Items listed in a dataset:
┏━━

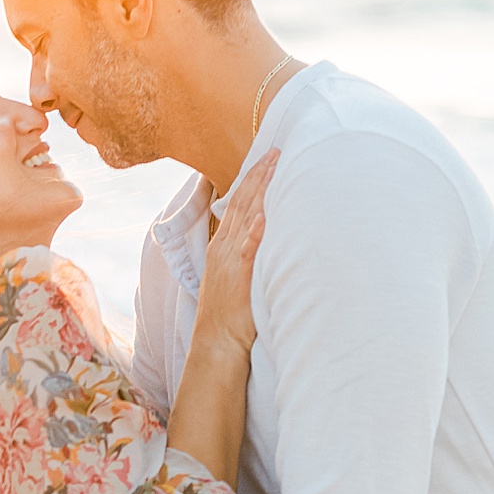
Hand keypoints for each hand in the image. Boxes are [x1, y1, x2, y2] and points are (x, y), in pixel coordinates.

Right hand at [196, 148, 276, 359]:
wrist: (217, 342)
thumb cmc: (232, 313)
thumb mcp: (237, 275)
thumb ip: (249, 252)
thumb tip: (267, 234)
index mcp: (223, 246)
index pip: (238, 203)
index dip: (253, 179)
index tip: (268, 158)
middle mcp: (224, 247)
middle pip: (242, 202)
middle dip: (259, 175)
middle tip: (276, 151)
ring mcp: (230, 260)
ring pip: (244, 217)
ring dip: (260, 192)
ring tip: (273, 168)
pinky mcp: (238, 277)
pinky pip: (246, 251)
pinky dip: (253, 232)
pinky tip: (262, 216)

┗━━
┏━━

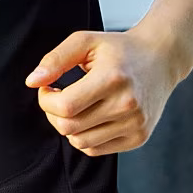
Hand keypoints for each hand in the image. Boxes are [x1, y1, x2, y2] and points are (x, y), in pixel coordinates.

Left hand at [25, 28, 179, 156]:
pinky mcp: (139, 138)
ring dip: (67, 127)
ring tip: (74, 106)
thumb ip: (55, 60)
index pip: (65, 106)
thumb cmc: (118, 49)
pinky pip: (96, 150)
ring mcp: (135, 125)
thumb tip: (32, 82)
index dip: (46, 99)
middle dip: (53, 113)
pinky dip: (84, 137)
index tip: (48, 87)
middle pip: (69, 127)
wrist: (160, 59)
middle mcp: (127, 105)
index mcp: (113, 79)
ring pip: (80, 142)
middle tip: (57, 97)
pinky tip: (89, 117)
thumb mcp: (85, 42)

┗━━
┏━━

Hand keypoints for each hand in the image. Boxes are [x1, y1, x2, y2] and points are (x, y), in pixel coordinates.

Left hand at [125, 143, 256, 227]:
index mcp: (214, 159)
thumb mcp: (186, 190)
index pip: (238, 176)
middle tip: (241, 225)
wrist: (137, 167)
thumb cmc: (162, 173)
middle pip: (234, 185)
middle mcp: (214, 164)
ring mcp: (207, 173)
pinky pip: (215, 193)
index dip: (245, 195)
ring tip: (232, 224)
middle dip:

┗━━

Scan the entries above for the line containing "middle pip: (242, 202)", and copy it and all lines after it exactly, down to and including the line containing "pinky tip: (262, 216)".

middle pip: (242, 202)
middle dip: (259, 175)
middle tip: (276, 151)
ring mcp: (230, 260)
ring pip: (244, 217)
ring dip: (260, 192)
ring tip: (273, 168)
pinky mcp: (238, 277)
pinky pip: (246, 251)
pinky dip: (253, 232)
pinky tip: (262, 216)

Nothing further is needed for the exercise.